BEGIN

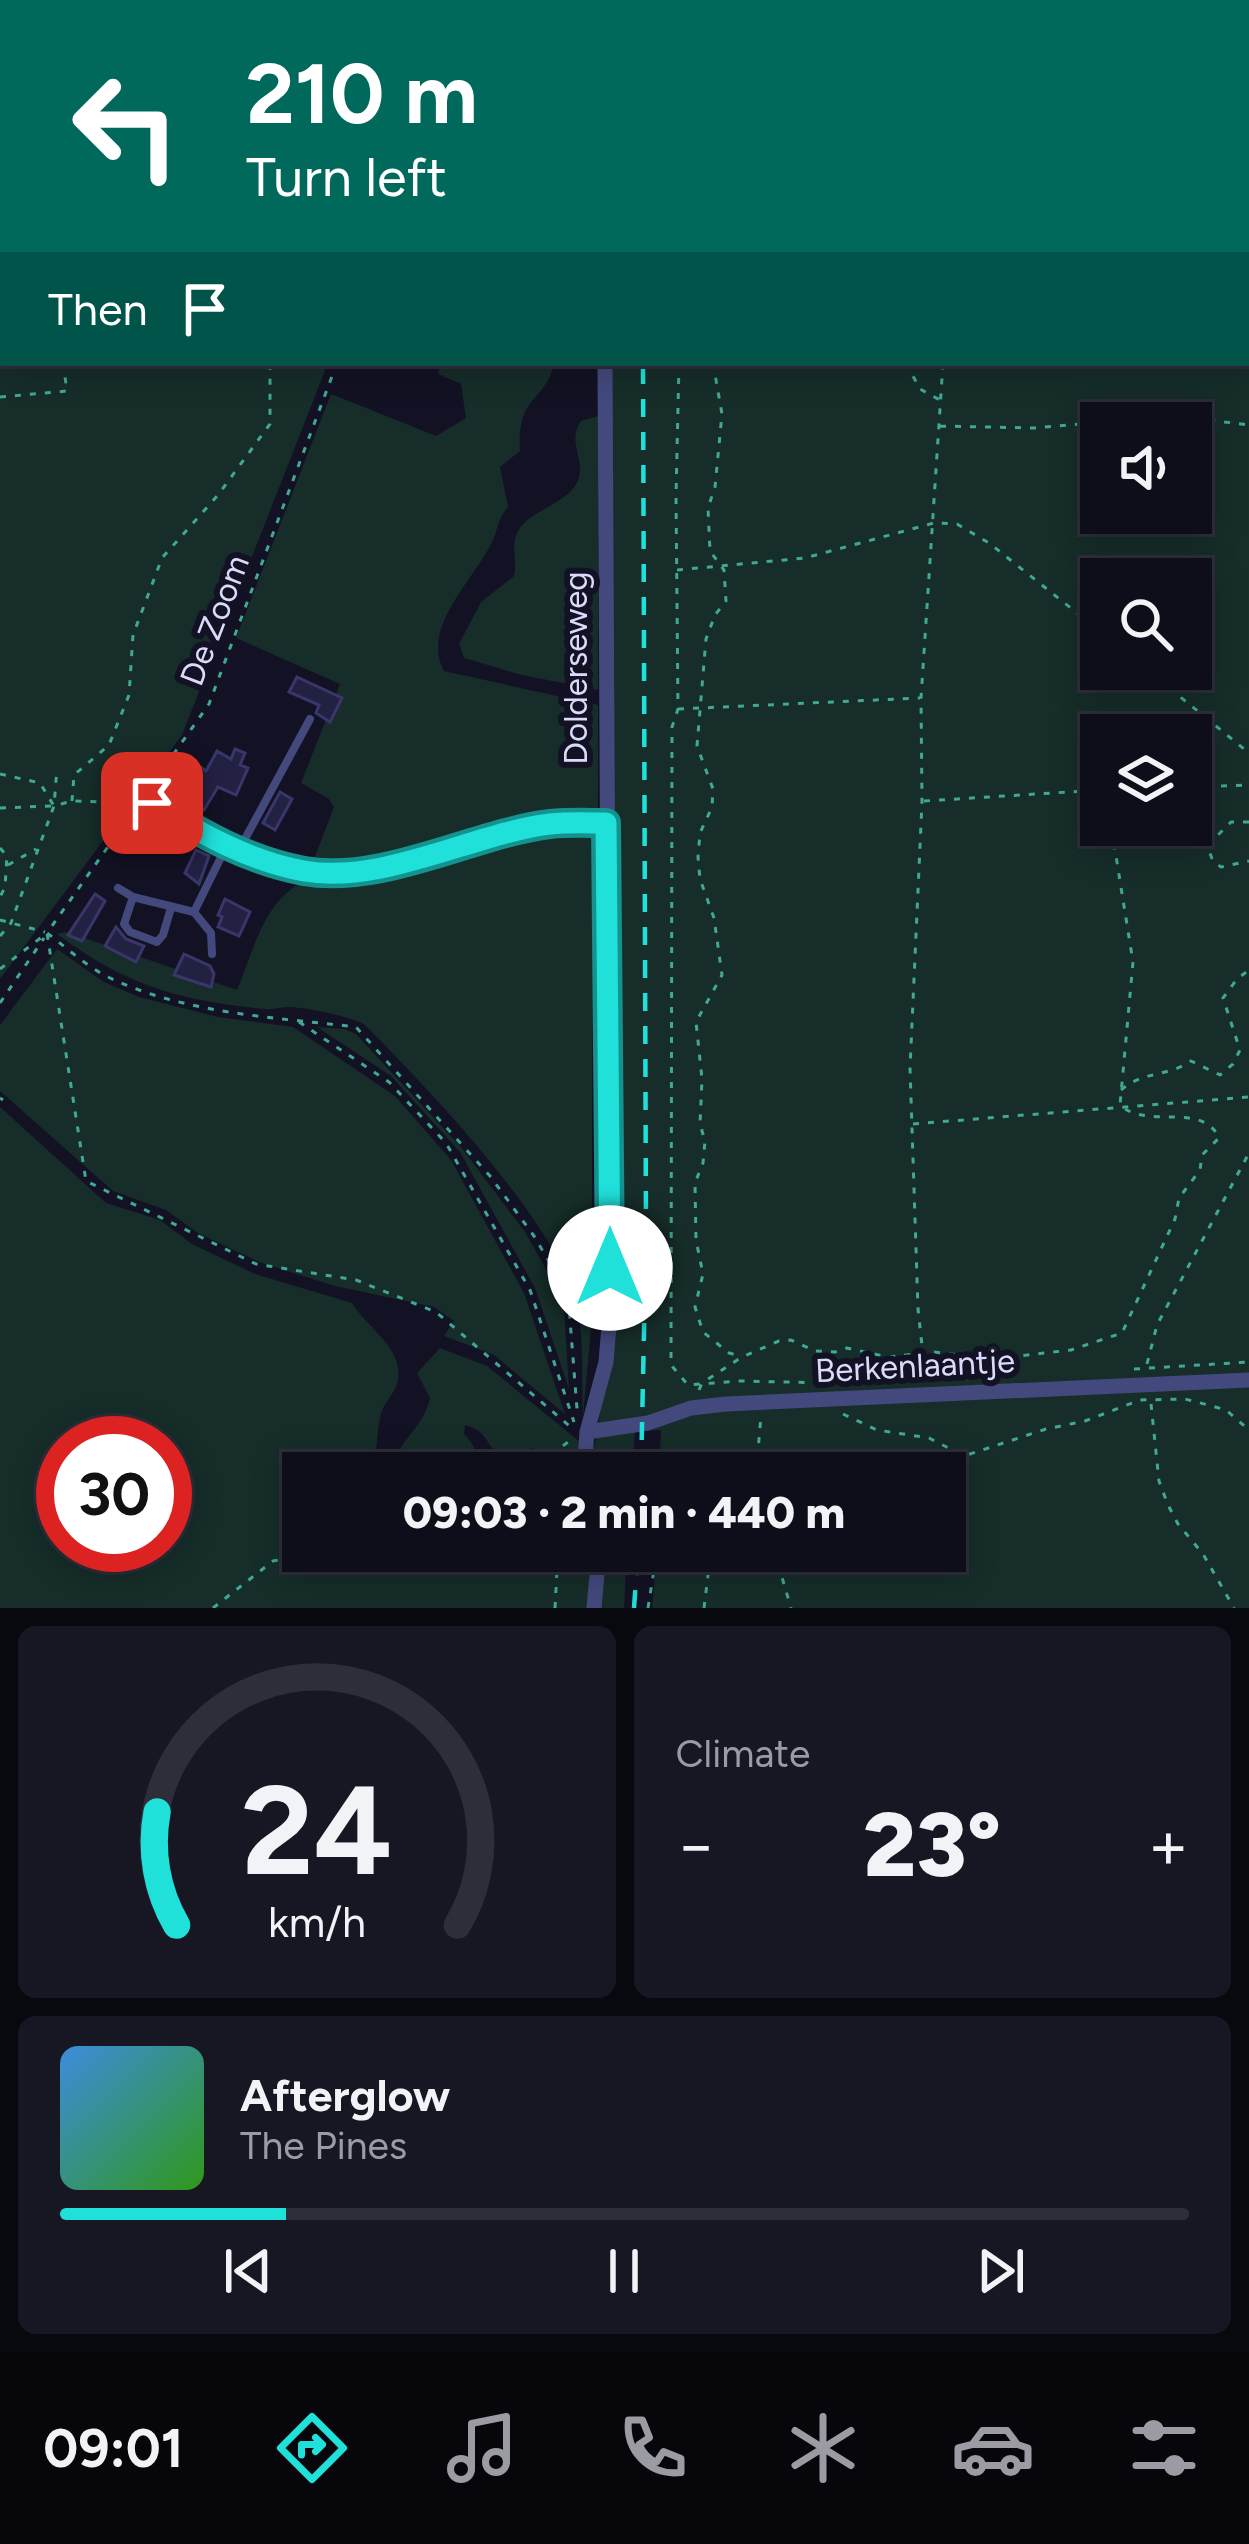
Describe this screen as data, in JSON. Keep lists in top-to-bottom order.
{
  "streets": {
    "street": ["Dolderseweg", "Berkenlaantje"],
    "path": ["De Zoom"]
  },
  "crossings": [
    ["Dolderseweg", "Berkenlaantje"]
  ],
  "page": {
    "turn": ["210 m", "Turn left"],
    "then": "Then",
    "limit": "30",
    "trip": "09:03 · 2 min · 440 m",
    "tile": "Climate",
    "heat": ["−", "23°", "+"],
    "song": ["Afterglow", "The Pines"],
    "tabs": "09:01",
    "gauge": ["24", "km/h"]
  }
}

END

## Exercise
Without any of its images, the data above should be returned exactly.

## Output of the task
Describe this screen as data, in JSON. Keep lists in top-to-bottom order.
{
  "streets": {
    "street": ["Dolderseweg", "Berkenlaantje"],
    "path": ["De Zoom"]
  },
  "crossings": [
    ["Dolderseweg", "Berkenlaantje"]
  ],
  "page": {
    "turn": ["210 m", "Turn left"],
    "then": "Then",
    "limit": "30",
    "trip": "09:03 · 2 min · 440 m",
    "tile": "Climate",
    "heat": ["−", "23°", "+"],
    "song": ["Afterglow", "The Pines"],
    "tabs": "09:01",
    "gauge": ["24", "km/h"]
  }
}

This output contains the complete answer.